2. The activation of B- and T-cells by foreign antigen leads to an increase in the number of both types of cells. This antigen-dependent amplification of cells is referred to as clonal selection, since a specific sub-population, or clone, of B and T cells is involved.

• Thymus: Responsible for maturation of the T cells. Only T-cells that can recognize foreign peptides in complex with self MHC are allowed to leave the thymus.
• Bone Marrow: Responsible for maturation of B cells. Only B cells that express an intact immunoglobulin that recognizes foreign molecules are allowed to leave the bone marrow. B-cells that recognize self are destroyed.

• Traps foreign particles from the blood via dendritic cells. B-cells and T-cells activated by dendritic cells

• Traps local foreign bodies near the source of infections. Drains fluid from cells to lymph nodes and follicles, eventually returning fluid to the blood. Nodes and follicles contain B-cells, T-cells, macrophages, and dendritic cells. Dendritic cells engulf foreign particles, leading to activation of B and T cells.
• Highly organized follicles are present in small intestine (Peyerís patches) and tonsils and are part of the Mucosal-Associated Lymphoid Tissue (MALT)

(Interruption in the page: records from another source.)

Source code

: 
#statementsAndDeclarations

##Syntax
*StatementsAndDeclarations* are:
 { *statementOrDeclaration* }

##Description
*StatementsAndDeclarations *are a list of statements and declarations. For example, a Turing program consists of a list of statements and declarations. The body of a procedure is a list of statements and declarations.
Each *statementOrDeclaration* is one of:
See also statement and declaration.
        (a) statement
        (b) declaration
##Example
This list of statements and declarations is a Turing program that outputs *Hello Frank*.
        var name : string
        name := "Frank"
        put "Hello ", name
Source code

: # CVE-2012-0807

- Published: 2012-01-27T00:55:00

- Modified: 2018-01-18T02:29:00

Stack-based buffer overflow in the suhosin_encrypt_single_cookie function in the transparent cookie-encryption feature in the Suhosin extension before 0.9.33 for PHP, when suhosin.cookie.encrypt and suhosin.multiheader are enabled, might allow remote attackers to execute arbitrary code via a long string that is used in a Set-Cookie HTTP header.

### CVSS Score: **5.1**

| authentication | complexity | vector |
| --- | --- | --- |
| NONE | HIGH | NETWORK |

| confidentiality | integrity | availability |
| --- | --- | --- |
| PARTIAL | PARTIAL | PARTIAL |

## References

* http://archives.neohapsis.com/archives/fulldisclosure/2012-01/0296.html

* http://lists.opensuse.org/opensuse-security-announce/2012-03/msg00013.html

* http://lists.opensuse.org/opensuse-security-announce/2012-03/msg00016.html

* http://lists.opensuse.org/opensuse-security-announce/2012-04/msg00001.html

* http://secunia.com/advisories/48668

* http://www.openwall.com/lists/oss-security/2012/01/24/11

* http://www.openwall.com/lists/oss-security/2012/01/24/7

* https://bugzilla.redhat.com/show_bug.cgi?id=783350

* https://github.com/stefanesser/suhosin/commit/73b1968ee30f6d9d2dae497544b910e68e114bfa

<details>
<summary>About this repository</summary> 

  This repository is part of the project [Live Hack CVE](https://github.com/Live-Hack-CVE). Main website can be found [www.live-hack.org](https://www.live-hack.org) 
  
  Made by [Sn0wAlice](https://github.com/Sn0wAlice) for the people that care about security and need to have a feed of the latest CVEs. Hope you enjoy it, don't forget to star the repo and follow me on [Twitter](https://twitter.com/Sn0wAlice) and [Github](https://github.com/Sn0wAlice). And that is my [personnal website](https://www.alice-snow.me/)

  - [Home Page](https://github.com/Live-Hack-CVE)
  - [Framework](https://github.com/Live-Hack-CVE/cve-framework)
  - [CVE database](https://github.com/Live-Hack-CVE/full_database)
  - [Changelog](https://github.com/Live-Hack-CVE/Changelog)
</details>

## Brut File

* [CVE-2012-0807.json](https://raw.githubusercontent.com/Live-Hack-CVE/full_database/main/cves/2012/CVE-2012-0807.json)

• Lymphoid follicles adjacent to mucosal membranes (e.g. tonsils, Peyerís patches).
• Specialized M-cell in wall of mucus membrane entraps foreign particle, delivering it to lymphocytes on the other side of the mucosa. This leads to activation of B-cells which migrate to the mucosa and deliver antibodies (IgA class) across the mucosal membrane.

• A lymphocyte in the blood will enter the lymphatic system 2-12 hours after it is released from the bone marrow or thymus.
• Approximately 3x10¹¹ lymphatic cells flow through the system on a given day.
• A similar number are processed through the spleen.
• This high flux of cells insures that a foreign antigen will meet the appropriate B and T cells within a short period of time.